3. Australotitan cooperensis
Southwest Queensland, Australia — For 17 years, scientists (including paleontologists, geologists and fossil preparators) have worked on a project involving a unique type of titanosaurus. Named Australotitan cooperensis, in honor of its discovery location, it's considered the largest animal ever to walk the Outback.

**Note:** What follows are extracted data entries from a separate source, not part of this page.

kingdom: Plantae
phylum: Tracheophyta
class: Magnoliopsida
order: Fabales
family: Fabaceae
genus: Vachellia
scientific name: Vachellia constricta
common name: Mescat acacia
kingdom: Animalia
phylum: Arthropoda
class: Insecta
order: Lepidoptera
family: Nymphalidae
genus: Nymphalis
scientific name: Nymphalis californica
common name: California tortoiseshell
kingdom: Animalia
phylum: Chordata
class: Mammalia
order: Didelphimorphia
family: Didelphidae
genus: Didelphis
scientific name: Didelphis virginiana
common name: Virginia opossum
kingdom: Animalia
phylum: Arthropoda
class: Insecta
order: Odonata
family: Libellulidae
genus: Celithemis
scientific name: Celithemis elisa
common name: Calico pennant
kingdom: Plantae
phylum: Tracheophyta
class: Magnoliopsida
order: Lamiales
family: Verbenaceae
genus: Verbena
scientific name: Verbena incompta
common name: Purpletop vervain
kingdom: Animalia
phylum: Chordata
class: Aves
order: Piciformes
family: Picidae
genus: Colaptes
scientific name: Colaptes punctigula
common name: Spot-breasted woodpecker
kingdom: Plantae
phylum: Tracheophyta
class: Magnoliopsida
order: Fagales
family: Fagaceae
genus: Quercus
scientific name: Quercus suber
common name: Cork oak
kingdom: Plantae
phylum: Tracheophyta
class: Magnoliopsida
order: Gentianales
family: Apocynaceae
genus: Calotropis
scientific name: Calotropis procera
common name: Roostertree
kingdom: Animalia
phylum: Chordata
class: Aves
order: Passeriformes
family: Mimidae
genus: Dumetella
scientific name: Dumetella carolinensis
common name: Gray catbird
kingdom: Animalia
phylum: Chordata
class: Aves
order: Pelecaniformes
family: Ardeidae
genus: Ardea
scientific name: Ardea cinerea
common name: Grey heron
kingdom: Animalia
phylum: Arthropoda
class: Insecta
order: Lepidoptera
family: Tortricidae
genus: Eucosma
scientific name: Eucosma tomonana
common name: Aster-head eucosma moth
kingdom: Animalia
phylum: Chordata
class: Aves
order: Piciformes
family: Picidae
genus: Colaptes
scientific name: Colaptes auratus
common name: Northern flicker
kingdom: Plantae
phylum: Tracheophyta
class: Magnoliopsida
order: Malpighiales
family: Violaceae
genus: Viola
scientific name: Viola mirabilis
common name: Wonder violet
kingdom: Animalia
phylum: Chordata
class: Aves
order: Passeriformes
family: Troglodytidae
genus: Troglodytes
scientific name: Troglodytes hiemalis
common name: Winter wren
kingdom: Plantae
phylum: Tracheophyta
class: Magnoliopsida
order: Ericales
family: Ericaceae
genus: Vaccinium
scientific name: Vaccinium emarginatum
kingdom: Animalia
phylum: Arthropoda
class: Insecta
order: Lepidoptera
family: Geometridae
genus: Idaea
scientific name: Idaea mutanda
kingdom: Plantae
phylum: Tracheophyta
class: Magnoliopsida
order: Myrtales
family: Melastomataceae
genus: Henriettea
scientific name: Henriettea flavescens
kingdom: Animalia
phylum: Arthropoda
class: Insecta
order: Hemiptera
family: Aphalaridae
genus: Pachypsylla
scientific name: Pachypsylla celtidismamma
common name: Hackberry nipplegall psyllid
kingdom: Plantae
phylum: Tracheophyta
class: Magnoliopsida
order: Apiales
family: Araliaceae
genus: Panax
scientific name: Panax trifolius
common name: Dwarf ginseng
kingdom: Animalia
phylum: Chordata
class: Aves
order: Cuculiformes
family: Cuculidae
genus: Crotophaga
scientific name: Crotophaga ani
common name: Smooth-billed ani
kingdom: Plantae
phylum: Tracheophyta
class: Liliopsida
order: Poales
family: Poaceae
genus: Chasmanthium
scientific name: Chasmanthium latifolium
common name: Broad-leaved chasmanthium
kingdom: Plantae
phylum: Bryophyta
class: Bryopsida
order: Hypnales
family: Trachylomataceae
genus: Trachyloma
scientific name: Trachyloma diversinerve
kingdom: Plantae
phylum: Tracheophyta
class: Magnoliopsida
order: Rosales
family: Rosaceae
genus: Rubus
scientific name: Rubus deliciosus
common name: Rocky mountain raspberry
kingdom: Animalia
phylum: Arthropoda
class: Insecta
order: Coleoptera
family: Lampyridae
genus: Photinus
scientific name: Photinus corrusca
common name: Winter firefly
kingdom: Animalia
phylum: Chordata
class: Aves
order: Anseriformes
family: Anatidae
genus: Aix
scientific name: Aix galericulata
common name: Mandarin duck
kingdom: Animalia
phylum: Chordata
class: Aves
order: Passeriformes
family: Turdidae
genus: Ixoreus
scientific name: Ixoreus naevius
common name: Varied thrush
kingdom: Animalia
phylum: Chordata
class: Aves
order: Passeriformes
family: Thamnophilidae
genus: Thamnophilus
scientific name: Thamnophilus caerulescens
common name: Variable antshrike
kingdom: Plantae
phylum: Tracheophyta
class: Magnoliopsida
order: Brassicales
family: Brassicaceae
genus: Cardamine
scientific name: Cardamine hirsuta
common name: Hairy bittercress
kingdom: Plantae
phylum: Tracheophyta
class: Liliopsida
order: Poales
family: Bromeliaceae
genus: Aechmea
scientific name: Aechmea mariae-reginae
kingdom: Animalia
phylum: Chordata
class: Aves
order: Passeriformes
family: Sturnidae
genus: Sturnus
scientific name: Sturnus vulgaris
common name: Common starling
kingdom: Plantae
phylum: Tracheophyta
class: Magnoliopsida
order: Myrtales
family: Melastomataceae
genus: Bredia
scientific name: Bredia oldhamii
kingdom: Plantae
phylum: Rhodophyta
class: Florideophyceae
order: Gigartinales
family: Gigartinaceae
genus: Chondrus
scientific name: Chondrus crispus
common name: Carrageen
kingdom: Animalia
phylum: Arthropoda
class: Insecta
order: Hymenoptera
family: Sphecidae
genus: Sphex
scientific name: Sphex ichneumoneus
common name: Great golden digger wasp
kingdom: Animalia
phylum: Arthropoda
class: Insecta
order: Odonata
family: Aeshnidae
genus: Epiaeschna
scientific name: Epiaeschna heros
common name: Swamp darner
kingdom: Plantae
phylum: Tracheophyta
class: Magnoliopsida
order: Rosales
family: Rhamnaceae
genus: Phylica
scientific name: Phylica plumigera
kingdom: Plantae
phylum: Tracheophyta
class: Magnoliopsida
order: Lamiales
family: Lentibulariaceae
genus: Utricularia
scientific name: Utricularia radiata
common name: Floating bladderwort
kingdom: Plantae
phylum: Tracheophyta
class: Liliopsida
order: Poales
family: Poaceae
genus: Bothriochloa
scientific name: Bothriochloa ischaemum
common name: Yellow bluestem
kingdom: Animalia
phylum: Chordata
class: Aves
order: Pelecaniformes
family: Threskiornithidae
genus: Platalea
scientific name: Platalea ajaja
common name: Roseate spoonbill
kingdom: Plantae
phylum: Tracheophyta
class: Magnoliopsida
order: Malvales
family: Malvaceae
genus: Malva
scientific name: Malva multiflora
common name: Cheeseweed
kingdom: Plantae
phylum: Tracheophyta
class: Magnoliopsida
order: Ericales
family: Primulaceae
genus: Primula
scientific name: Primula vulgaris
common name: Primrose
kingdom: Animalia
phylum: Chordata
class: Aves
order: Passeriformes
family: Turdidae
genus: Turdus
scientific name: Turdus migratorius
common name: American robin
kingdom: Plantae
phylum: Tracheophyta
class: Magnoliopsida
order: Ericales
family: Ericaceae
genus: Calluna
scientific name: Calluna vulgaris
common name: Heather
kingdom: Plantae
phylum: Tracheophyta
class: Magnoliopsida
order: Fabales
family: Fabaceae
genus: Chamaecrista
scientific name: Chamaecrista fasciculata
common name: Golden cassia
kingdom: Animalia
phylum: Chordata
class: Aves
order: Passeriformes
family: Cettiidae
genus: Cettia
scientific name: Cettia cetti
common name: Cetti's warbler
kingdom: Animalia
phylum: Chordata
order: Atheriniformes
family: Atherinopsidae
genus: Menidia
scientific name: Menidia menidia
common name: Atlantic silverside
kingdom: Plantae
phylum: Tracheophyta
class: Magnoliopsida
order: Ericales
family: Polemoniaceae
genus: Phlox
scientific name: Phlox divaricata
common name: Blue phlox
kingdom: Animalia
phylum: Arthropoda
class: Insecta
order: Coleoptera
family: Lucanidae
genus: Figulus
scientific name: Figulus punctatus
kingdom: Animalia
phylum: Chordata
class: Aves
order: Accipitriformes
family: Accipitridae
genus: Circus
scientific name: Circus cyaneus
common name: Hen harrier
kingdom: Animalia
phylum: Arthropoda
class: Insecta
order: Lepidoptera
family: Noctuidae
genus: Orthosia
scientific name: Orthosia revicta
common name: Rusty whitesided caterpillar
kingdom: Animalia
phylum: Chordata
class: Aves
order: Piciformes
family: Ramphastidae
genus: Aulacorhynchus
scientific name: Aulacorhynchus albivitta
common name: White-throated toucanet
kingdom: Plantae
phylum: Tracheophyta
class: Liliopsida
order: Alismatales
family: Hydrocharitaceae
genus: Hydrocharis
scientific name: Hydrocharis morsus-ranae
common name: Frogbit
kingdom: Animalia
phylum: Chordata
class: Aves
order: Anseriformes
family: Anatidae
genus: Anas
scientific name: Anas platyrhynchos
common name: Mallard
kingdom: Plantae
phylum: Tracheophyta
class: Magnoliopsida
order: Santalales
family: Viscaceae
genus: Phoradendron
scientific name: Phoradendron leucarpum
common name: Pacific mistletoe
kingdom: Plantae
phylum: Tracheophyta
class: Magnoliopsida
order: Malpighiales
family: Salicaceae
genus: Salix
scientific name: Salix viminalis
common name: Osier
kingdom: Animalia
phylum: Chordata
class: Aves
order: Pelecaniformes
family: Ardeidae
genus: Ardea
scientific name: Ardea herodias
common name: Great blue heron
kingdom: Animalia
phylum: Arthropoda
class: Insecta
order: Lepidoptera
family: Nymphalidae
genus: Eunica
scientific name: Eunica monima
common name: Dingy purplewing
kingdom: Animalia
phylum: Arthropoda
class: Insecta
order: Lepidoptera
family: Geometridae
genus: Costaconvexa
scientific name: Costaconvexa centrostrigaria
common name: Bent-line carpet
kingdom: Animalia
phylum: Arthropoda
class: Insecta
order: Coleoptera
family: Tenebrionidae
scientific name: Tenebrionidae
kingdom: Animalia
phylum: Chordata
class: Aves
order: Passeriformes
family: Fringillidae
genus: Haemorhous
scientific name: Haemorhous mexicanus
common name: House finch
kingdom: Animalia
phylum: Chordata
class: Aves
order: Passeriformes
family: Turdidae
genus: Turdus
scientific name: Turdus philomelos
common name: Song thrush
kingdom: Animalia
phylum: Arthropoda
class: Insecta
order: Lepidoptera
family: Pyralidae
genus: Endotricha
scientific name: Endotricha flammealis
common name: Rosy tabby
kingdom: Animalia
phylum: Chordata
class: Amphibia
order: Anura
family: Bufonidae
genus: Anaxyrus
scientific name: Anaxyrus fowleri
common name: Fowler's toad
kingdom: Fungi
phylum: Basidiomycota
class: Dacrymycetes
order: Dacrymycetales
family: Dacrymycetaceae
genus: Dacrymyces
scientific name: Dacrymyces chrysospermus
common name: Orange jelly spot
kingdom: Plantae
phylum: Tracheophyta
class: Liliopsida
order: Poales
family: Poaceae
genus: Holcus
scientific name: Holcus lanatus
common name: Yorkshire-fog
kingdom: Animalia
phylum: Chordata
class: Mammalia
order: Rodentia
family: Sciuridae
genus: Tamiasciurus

Australotitan lived between 92 and 96 million years ago — when Queensland was still attached to Antarctica. As long as a basketball court, Australotitan was unique and much larger than other dinosaurs living in Australia during the Cretaceous Period. It is among the 15 biggest dinosaur specimens in the world. Over the last few decades, Queensland has emerged as a leading dinosaur fossil exploration and discovery location.
4. Maip macrothorax
Patagonia, Argentina (2019) — Since Patagonia was home to many dinosaur species, it's no surprise that there was another notable fossil discovery there. This one occurred in 2019 when scientists identified a new species of giant raptor, Maip macrothorax. This raptor would have stood about 30 feet tall and weighed five tons.
One of the last dinosaurs to exist, they lived in Argentina's forests 70 million years ago. It was a top predator, able to prey on smaller dinosaurs thanks to its long talons and sharp claws. Like other raptors in the Megaraptors group, M. macrothorax had long legs and semi-hollow bones that made them fast runners.
5. Triceratops horridus
South Dakota, USA 2014 — the Triceratops horridus, known as "Big John," was sold for almost $8 million at auction in 2021. Discovered by paleontologist Walter Stein, the fossil was named for the ranch owner where it was discovered. When found, Big John's skeleton was 60 percent complete, including a skull that was 75 percent complete.
The long process of excavation took almost two years. From there, it was on to Italy, where the fossil was restored. Beginning in 2023, the Pagidipati family (owners of Big John) lent the fossil to the Glazer Children's Museum in Tampa, Florida, for a three-year exhibition.